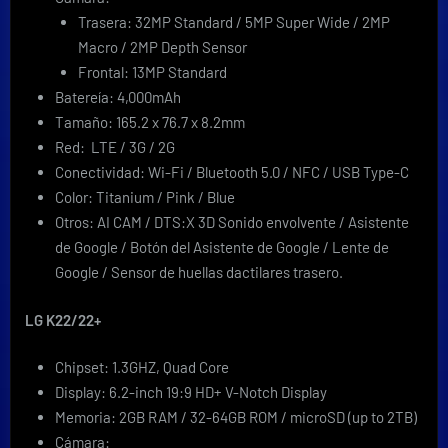
Trasera: 32MP Standard / 5MP Super Wide / 2MP
Macro / 2MP Depth Sensor
Frontal: 13MP Standard
Batereía: 4,000mAh
Tamaño: 165.2 x 76.7 x 8.2mm
Red: LTE / 3G / 2G
Conectividad: Wi-Fi / Bluetooth 5.0 / NFC / USB Type-C
Color: Titanium / Pink / Blue
Otros: AI CAM / DTS:X 3D Sonido envolvente / Asistente
de Google / Botón del Asistente de Google / Lente de
Google / Sensor de huellas dactilares trasero.
LG K22/22+
Chipset: 1.3GHZ, Quad Core
Display: 6.2-inch 19:9 HD+ V-Notch Display
Memoria: 2GB RAM / 32-64GB ROM / microSD (up to 2TB)
Cámara:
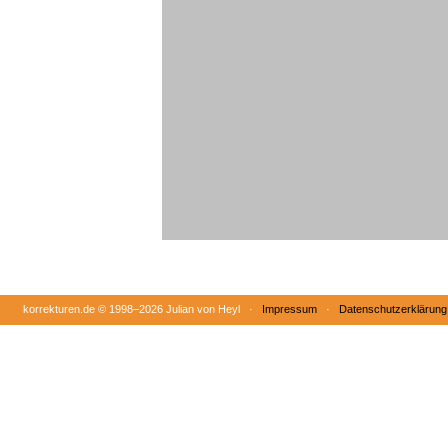
korrekturen.de ©
1998–2026 Julian von Heyl ·
Impressum
·
Datenschutzerklärung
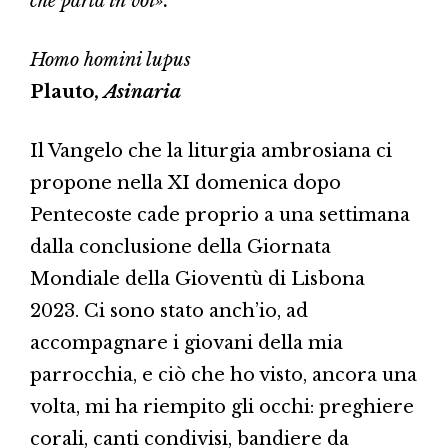
che parla in voi».
Homo homini lupus
Plauto,
Asinaria
Il Vangelo che la liturgia ambrosiana ci
propone nella XI domenica dopo
Pentecoste cade proprio a una settimana
dalla conclusione della Giornata
Mondiale della Gioventù di Lisbona
2023. Ci sono stato anch’io, ad
accompagnare i giovani della mia
parrocchia, e ciò che ho visto, ancora una
volta, mi ha riempito gli occhi: preghiere
corali, canti condivisi, bandiere da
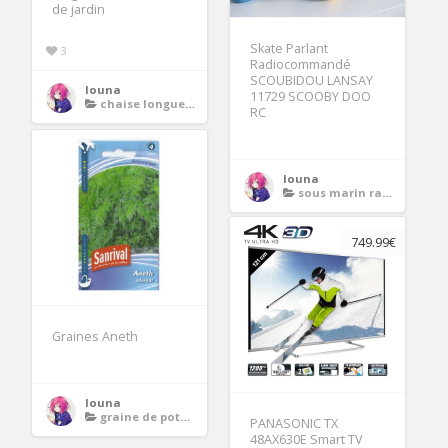
de jardin
Skate Parlant
3
Radiocommandé
SCOUBIDOU LANSAY
louna
11729 SCOOBY DOO
chaise longue relax
RC
louna
sous marin radiocommande
749.99€
Graines Aneth
louna
graine de potager
PANASONIC TX
48AX630E Smart TV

***

**Problem to solve:** Retype the records exactly, starting at the line that contains "che parla in" and continuing through the end of the records. Leave the pictures out of your answer.

**Answer box:**
che parla in voi».
Homo homini lupus
Plauto,
Asinaria
Il Vangelo che la liturgia ambrosiana ci
propone nella XI domenica dopo
Pentecoste cade proprio a una settimana
dalla conclusione della Giornata
Mondiale della Gioventù di Lisbona
2023. Ci sono stato anch’io, ad
accompagnare i giovani della mia
parrocchia, e ciò che ho visto, ancora una
volta, mi ha riempito gli occhi: preghiere
corali, canti condivisi, bandiere da
de jardin
Skate Parlant
3
Radiocommandé
SCOUBIDOU LANSAY
louna
11729 SCOOBY DOO
chaise longue relax
RC
louna
sous marin radiocommande
749.99€
Graines Aneth
louna
graine de potager
PANASONIC TX
48AX630E Smart TV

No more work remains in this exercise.